EXERCISE DETAILS :: Only the lines below from the one containing "Strona główna" through the one containing "cualificado." belong in the answer, set down exactly, with the pictures left out.

THE RECORDS ::
━━━━

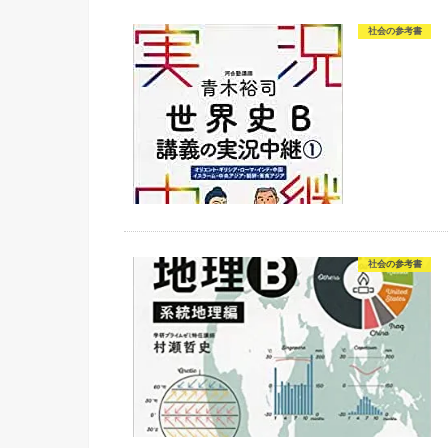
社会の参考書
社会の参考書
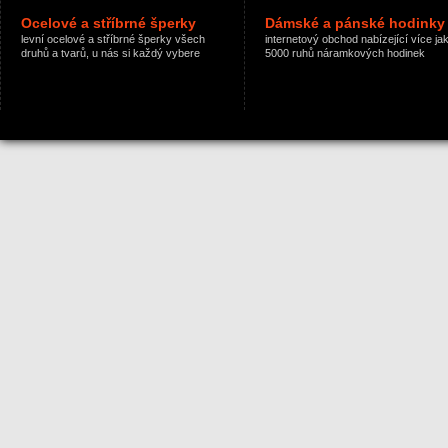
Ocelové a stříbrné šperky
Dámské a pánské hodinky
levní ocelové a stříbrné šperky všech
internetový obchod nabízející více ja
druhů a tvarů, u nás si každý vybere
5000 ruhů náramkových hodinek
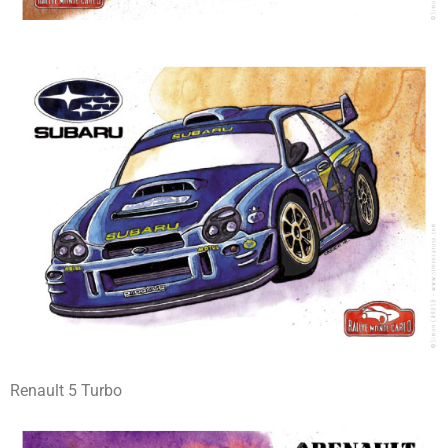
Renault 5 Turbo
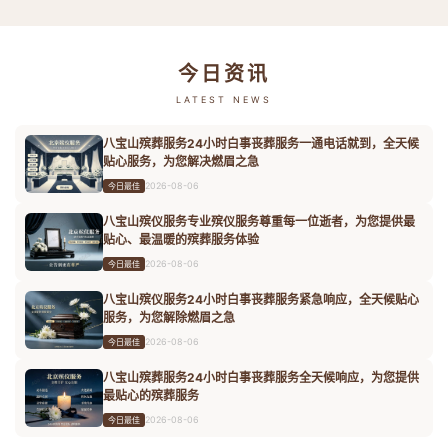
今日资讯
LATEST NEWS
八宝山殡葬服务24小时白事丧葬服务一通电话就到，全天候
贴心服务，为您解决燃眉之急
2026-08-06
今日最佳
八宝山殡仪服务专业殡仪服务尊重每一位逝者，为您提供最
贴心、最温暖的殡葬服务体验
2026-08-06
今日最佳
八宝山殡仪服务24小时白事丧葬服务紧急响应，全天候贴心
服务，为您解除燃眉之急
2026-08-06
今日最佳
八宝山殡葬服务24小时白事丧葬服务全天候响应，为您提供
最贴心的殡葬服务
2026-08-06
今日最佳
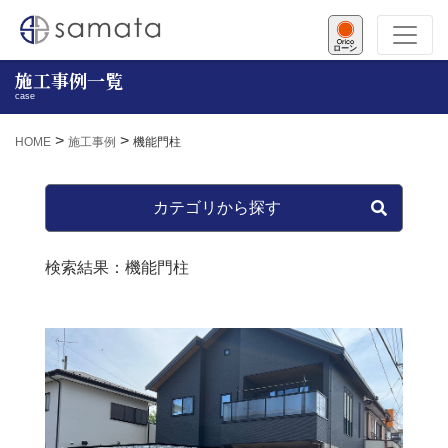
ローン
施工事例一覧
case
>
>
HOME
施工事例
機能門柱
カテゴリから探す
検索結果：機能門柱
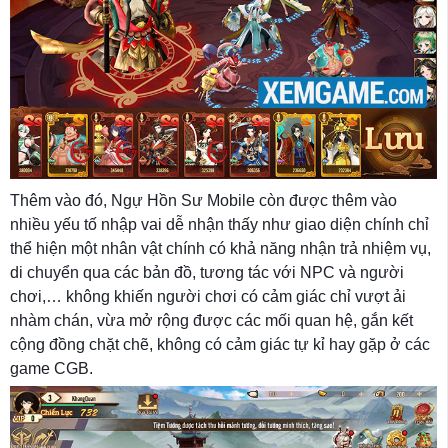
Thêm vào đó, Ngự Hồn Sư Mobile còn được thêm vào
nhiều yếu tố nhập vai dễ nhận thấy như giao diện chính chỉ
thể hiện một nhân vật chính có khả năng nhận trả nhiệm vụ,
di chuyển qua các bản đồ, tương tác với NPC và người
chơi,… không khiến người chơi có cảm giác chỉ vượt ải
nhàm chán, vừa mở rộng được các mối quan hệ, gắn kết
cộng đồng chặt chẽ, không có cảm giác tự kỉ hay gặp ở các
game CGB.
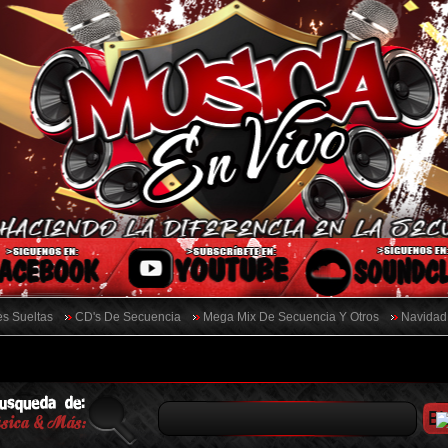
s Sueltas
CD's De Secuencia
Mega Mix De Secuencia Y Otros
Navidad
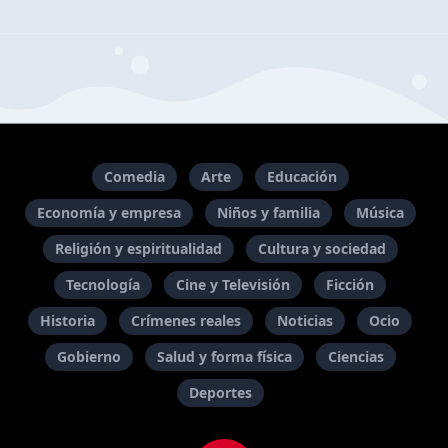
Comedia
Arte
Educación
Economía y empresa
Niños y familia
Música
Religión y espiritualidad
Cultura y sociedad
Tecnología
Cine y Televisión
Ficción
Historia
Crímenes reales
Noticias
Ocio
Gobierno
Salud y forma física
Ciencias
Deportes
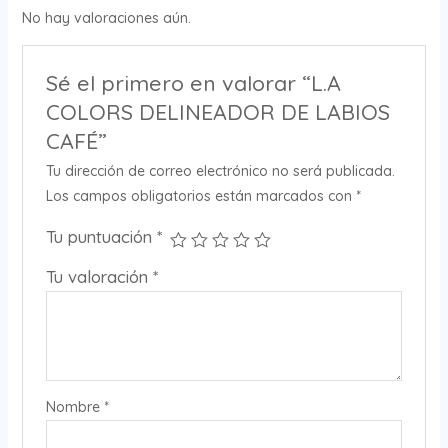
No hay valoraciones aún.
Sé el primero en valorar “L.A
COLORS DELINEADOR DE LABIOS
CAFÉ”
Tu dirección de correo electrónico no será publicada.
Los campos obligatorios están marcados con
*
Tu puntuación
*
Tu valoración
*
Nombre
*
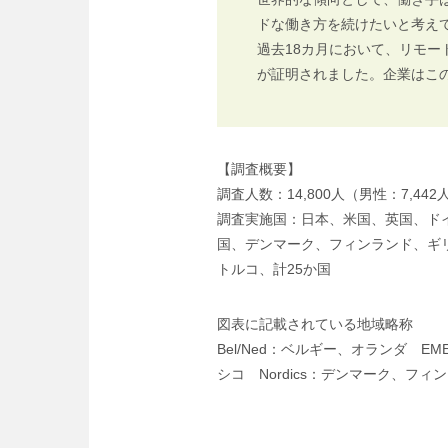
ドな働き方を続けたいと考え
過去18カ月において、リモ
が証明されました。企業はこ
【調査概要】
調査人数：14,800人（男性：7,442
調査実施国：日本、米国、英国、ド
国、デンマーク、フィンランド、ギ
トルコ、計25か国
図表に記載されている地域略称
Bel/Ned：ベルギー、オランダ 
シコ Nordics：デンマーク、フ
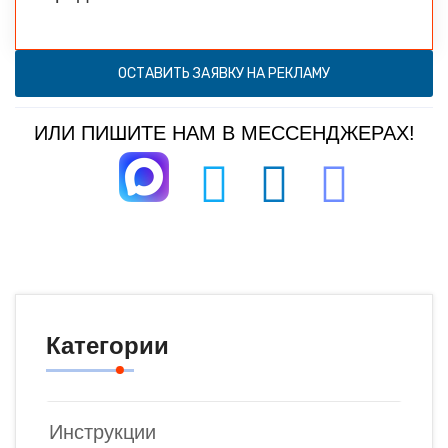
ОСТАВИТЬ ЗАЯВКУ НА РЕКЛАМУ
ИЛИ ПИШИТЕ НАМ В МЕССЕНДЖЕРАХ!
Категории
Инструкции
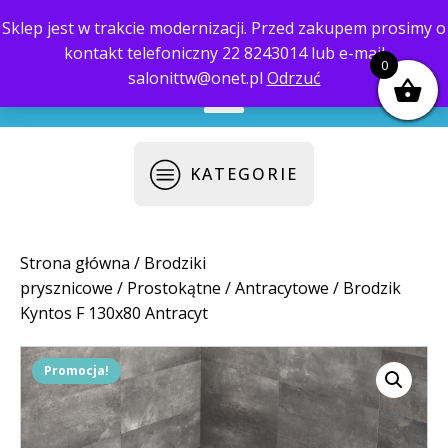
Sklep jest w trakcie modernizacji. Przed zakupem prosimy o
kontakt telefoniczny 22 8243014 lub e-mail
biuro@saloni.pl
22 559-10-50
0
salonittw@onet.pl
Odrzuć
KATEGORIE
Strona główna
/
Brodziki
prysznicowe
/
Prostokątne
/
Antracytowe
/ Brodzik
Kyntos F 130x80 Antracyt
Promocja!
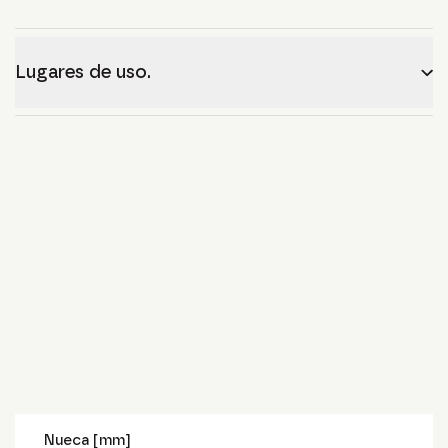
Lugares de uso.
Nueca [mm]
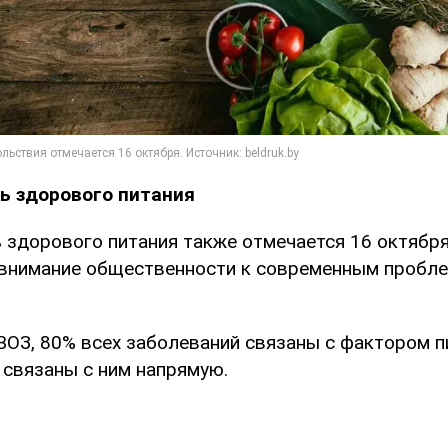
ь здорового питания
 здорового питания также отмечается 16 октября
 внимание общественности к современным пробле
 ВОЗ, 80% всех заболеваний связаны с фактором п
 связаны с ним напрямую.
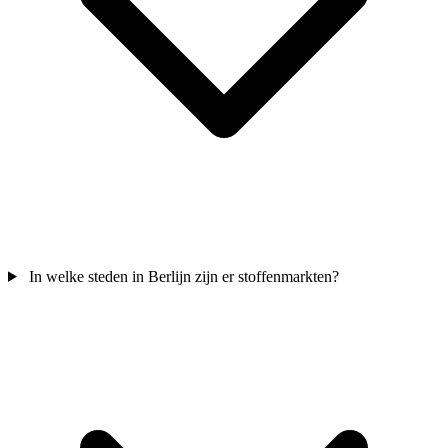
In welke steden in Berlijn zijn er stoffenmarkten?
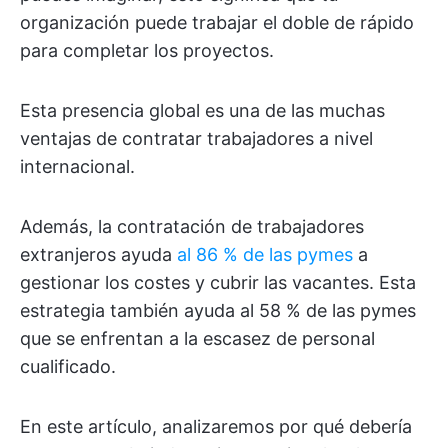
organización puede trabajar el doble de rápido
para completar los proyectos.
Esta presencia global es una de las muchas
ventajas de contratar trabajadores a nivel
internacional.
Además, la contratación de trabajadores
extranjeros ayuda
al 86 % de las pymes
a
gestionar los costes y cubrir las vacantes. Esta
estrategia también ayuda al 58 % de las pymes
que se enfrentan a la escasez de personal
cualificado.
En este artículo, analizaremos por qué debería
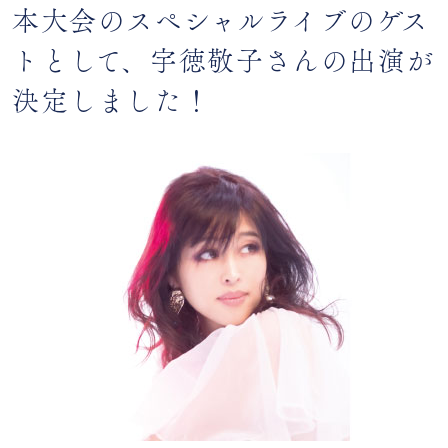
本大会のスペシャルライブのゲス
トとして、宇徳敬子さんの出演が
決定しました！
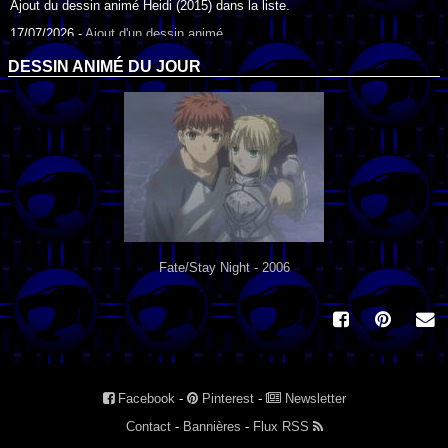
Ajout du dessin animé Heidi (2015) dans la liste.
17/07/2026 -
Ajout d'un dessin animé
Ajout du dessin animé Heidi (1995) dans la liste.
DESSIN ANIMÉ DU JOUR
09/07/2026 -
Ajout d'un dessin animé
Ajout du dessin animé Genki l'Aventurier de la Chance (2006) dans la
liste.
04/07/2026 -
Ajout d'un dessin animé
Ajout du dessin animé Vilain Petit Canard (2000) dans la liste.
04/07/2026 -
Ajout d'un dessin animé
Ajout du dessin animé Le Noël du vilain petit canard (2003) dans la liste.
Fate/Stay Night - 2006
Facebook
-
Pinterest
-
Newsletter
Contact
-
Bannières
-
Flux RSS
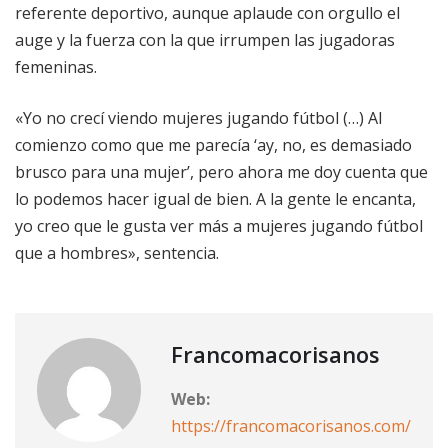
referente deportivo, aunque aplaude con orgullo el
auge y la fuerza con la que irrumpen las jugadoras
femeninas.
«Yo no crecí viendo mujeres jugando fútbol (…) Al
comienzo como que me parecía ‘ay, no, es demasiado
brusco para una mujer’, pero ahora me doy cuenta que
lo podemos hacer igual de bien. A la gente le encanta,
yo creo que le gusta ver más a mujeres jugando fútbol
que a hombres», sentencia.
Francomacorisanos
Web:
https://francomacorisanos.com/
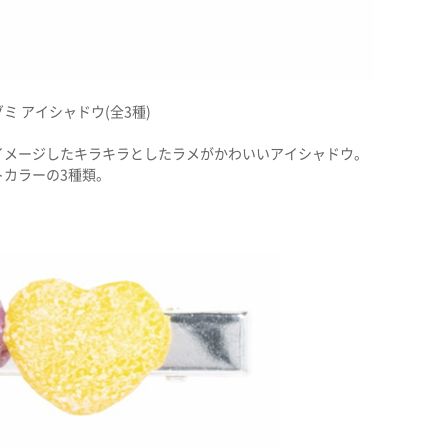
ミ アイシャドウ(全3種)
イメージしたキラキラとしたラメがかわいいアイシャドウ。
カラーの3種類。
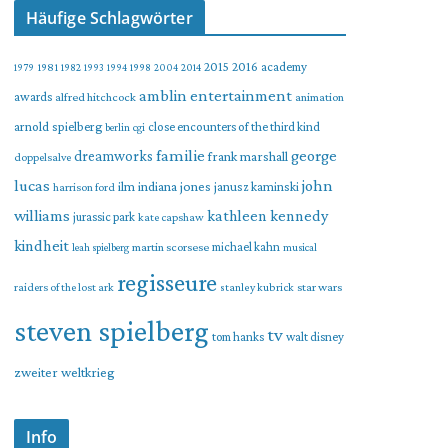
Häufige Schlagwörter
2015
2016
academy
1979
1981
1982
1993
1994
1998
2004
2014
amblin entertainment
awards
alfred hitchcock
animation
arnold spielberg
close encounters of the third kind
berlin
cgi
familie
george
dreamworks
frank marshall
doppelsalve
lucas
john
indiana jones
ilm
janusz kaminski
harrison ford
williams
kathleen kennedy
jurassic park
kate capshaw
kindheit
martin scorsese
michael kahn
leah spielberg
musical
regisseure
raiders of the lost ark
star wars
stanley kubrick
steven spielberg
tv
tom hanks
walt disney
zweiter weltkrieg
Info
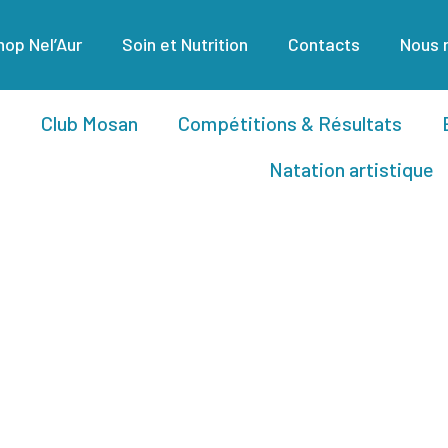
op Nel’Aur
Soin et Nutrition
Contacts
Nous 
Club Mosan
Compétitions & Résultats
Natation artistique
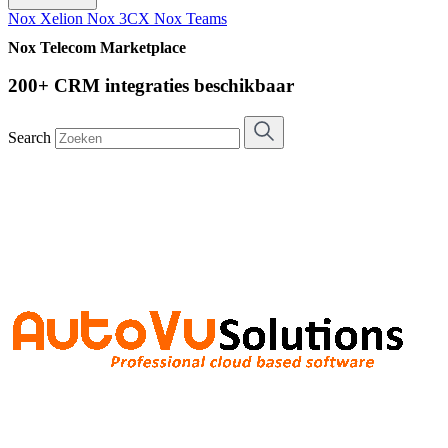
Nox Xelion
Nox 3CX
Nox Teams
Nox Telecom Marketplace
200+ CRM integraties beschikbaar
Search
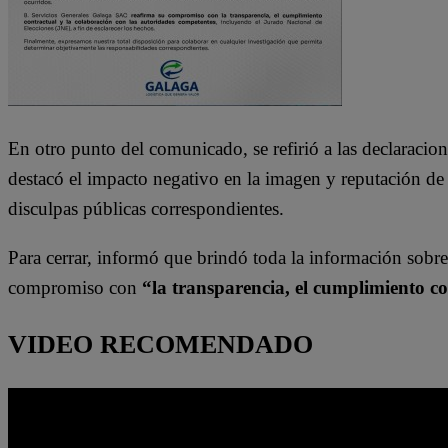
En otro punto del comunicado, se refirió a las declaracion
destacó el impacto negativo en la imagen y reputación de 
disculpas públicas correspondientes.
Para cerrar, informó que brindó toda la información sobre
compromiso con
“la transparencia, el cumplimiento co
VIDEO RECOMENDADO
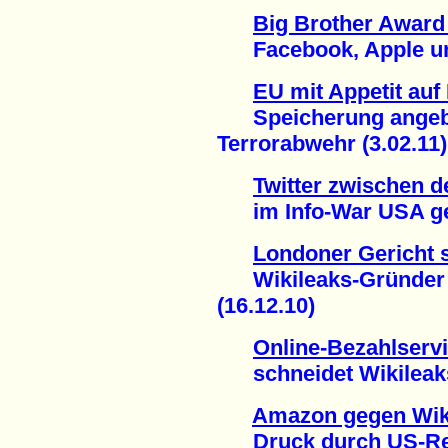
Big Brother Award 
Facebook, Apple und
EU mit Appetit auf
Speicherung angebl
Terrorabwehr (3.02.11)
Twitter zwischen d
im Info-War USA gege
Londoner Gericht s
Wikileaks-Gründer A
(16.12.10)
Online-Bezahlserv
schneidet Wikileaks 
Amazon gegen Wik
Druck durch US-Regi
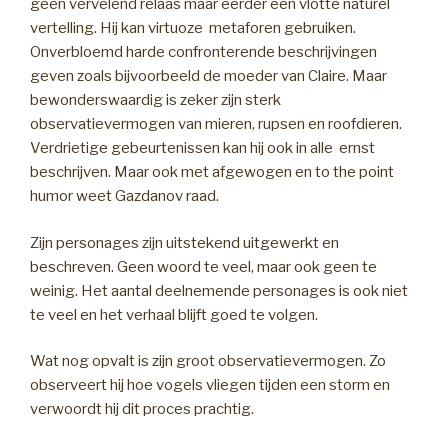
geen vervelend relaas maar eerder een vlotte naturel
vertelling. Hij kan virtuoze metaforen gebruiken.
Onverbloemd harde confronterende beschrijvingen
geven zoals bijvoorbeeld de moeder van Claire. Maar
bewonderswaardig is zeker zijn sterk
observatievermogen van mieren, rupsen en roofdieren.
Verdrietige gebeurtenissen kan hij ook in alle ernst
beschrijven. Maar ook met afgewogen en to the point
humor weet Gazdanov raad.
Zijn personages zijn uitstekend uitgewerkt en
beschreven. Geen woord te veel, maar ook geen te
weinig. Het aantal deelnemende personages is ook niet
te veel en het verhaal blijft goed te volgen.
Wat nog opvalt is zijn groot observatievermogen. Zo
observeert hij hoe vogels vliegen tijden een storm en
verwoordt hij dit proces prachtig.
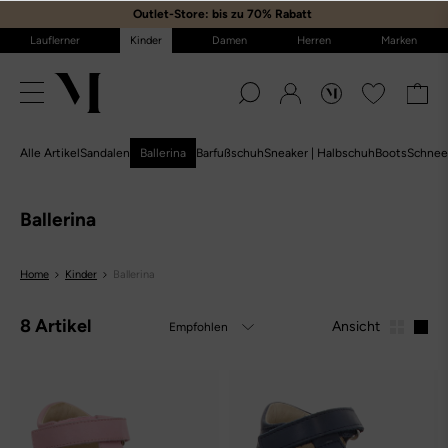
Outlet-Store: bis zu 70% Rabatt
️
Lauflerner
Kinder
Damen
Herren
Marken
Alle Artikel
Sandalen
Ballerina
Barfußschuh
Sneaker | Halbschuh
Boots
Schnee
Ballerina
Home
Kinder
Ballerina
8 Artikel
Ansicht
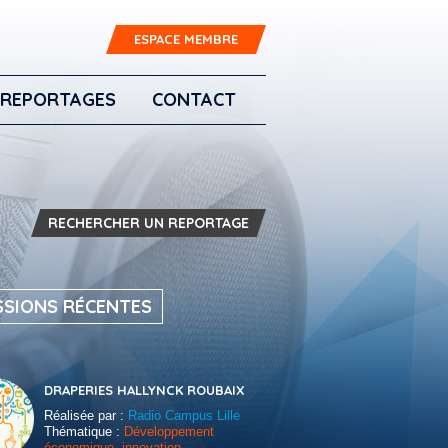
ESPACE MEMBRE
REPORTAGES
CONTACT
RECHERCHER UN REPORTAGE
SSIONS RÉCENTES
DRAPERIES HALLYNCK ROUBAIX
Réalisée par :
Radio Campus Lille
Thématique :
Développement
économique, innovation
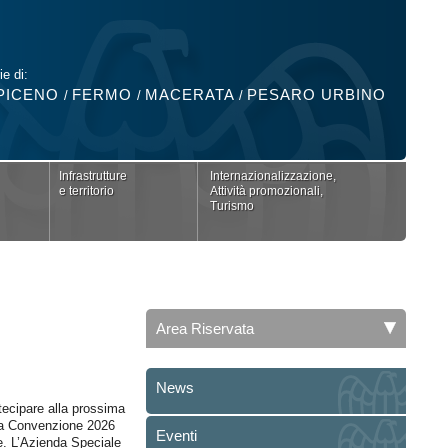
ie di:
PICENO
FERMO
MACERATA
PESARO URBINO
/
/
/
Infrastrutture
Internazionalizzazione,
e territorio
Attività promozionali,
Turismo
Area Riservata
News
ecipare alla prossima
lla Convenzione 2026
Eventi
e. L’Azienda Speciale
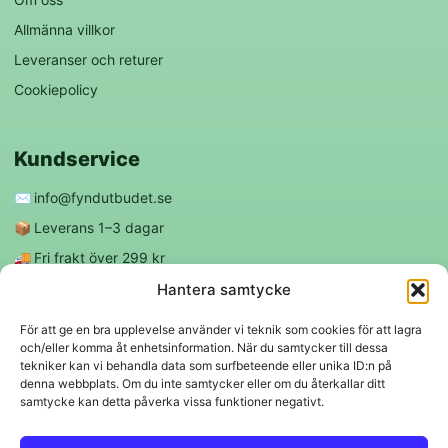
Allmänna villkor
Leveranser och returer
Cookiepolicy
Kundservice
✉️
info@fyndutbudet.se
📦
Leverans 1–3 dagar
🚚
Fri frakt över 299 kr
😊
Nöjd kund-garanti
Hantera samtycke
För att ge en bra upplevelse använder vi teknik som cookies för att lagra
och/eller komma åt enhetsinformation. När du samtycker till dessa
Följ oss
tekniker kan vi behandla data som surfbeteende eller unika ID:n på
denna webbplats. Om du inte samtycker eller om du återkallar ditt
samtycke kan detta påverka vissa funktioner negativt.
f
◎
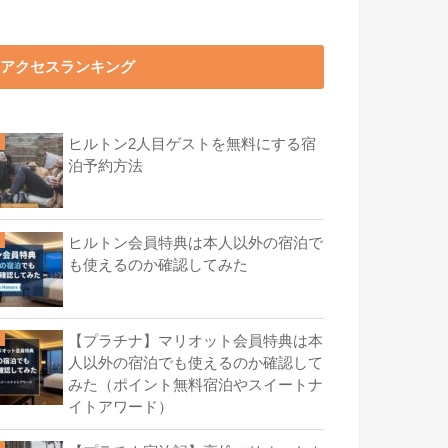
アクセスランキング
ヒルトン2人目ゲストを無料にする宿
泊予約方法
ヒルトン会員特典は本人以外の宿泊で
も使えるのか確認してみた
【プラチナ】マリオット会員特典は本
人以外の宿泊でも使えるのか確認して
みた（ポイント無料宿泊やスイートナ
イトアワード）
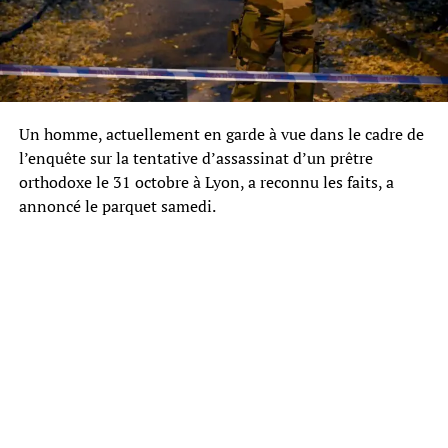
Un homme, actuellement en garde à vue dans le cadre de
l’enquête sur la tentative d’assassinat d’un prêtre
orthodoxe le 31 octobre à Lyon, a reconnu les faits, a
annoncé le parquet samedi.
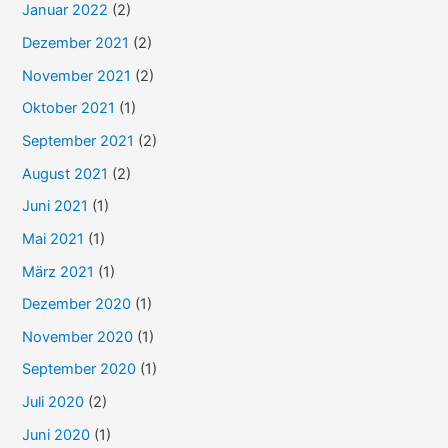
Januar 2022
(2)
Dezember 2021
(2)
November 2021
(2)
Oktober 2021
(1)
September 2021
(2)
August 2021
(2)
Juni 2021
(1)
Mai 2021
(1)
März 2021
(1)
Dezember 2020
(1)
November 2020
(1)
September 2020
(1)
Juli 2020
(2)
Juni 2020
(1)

━━━━

EXERCISE ANSWER ::
Strona główna
/
Brodziki
prysznicowe
/
Prostokątne
/
Antracytowe
/ Brodzik
Kyntos F 130x80 Antracyt
Promocja!
Lugares de uso.
Nueca [mm]
ь здорового питания
 здорового питания также отмечается 16 октября
 внимание общественности к современным пробле
 ВОЗ, 80% всех заболеваний связаны с фактором п
 связаны с ним напрямую.
In welke steden in Berlijn zijn er stoffenmarkten?
organización puede trabajar el doble de rápido
para completar los proyectos.
Esta presencia global es una de las muchas
ventajas de contratar trabajadores a nivel
internacional.
Además, la contratación de trabajadores
extranjeros ayuda
al 86 % de las pymes
a
gestionar los costes y cubrir las vacantes. Esta
estrategia también ayuda al 58 % de las pymes
que se enfrentan a la escasez de personal
cualificado.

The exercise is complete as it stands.